**DATA PROVIDED:**
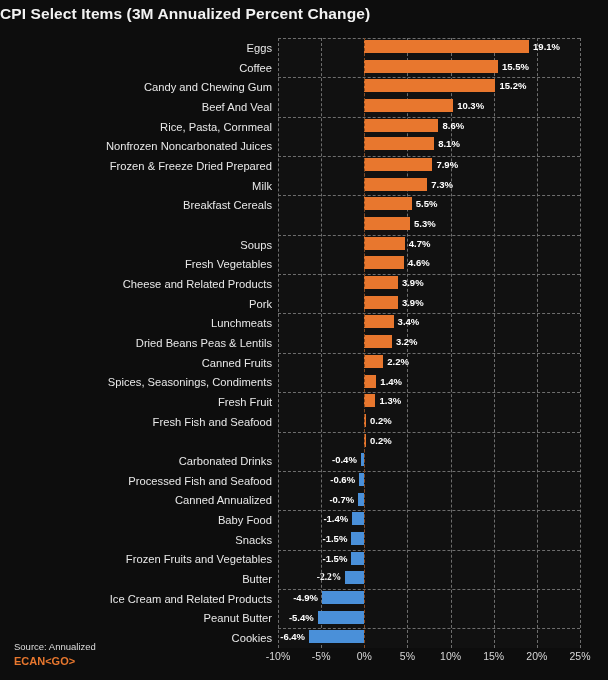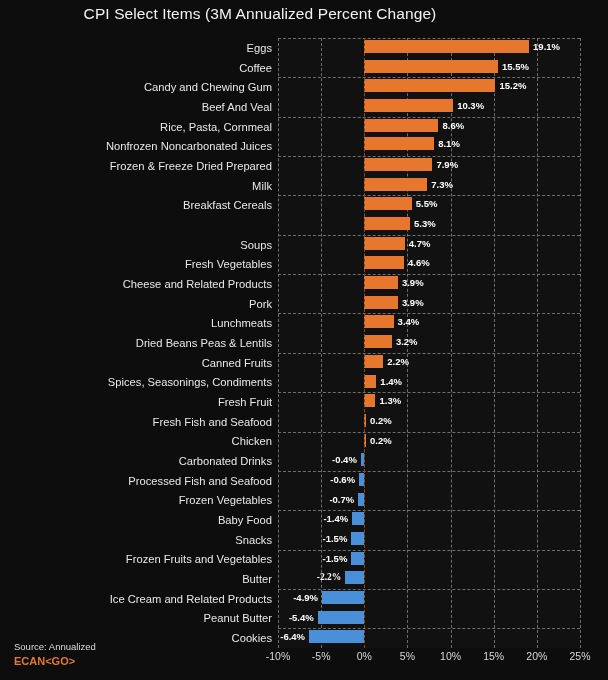--- a/index.html
+++ b/index.html
@@ -21,23 +21,22 @@
     width: 608px;
     height: 680px;
     background: #0d0d0d;
   }
   
   #chart-title {
     position: absolute;
     left: 0;
     top: 5px;
     width: 520px;
-    text-align: center;
     font-size: 15.5px;
-    font-weight: 400;
+    font-weight: 700;
     color: #f2f2f2;
     letter-spacing: 0.1px;
     white-space: nowrap;
   }
   
   #plot-area {
     position: absolute;
     left: 278px;
     top: 38px;
     width: 302px;
@@ -168,24 +167,23 @@
       <div class="cat" style="top: 199.613px;">Soups</div>
       <div class="cat" style="top: 219.29px;">Fresh Vegetables</div>
       <div class="cat" style="top: 238.968px;">Cheese and Related Products</div>
       <div class="cat" style="top: 258.645px;">Pork</div>
       <div class="cat" style="top: 278.323px;">Lunchmeats</div>
       <div class="cat" style="top: 298px;">Dried Beans Peas &amp; Lentils</div>
       <div class="cat" style="top: 317.677px;">Canned Fruits</div>
       <div class="cat" style="top: 337.355px;">Spices, Seasonings, Condiments</div>
       <div class="cat" style="top: 357.032px;">Fresh Fruit</div>
       <div class="cat" style="top: 376.71px;">Fresh Fish and Seafood</div>
-      <div class="cat" style="top: 396.387px;">Chicken</div>
       <div class="cat" style="top: 416.065px;">Carbonated Drinks</div>
       <div class="cat" style="top: 435.742px;">Processed Fish and Seafood</div>
-      <div class="cat" style="top: 455.419px;">Frozen Vegetables</div>
+      <div class="cat" style="top: 455.419px;">Canned Annualized</div>
       <div class="cat" style="top: 475.097px;">Baby Food</div>
       <div class="cat" style="top: 494.774px;">Snacks</div>
       <div class="cat" style="top: 514.452px;">Frozen Fruits and Vegetables</div>
       <div class="cat" style="top: 534.129px;">Butter</div>
       <div class="cat" style="top: 553.806px;">Ice Cream and Related Products</div>
       <div class="cat" style="top: 573.484px;">Peanut Butter</div>
       <div class="cat" style="top: 593.161px;">Cookies</div>
     </div>
 
   <div id="plot-area">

**AIM OF THE EXERCISE:** Images are to be dropped; every other part of the material above must be copied exactly.

**SOLUTION BELOW:**
--- a/index.html
+++ b/index.html
@@ -21,23 +21,22 @@
     width: 608px;
     height: 680px;
     background: #0d0d0d;
   }
   
   #chart-title {
     position: absolute;
     left: 0;
     top: 5px;
     width: 520px;
-    text-align: center;
     font-size: 15.5px;
-    font-weight: 400;
+    font-weight: 700;
     color: #f2f2f2;
     letter-spacing: 0.1px;
     white-space: nowrap;
   }
   
   #plot-area {
     position: absolute;
     left: 278px;
     top: 38px;
     width: 302px;
@@ -168,24 +167,23 @@
       <div class="cat" style="top: 199.613px;">Soups</div>
       <div class="cat" style="top: 219.29px;">Fresh Vegetables</div>
       <div class="cat" style="top: 238.968px;">Cheese and Related Products</div>
       <div class="cat" style="top: 258.645px;">Pork</div>
       <div class="cat" style="top: 278.323px;">Lunchmeats</div>
       <div class="cat" style="top: 298px;">Dried Beans Peas &amp; Lentils</div>
       <div class="cat" style="top: 317.677px;">Canned Fruits</div>
       <div class="cat" style="top: 337.355px;">Spices, Seasonings, Condiments</div>
       <div class="cat" style="top: 357.032px;">Fresh Fruit</div>
       <div class="cat" style="top: 376.71px;">Fresh Fish and Seafood</div>
-      <div class="cat" style="top: 396.387px;">Chicken</div>
       <div class="cat" style="top: 416.065px;">Carbonated Drinks</div>
       <div class="cat" style="top: 435.742px;">Processed Fish and Seafood</div>
-      <div class="cat" style="top: 455.419px;">Frozen Vegetables</div>
+      <div class="cat" style="top: 455.419px;">Canned Annualized</div>
       <div class="cat" style="top: 475.097px;">Baby Food</div>
       <div class="cat" style="top: 494.774px;">Snacks</div>
       <div class="cat" style="top: 514.452px;">Frozen Fruits and Vegetables</div>
       <div class="cat" style="top: 534.129px;">Butter</div>
       <div class="cat" style="top: 553.806px;">Ice Cream and Related Products</div>
       <div class="cat" style="top: 573.484px;">Peanut Butter</div>
       <div class="cat" style="top: 593.161px;">Cookies</div>
     </div>
 
   <div id="plot-area">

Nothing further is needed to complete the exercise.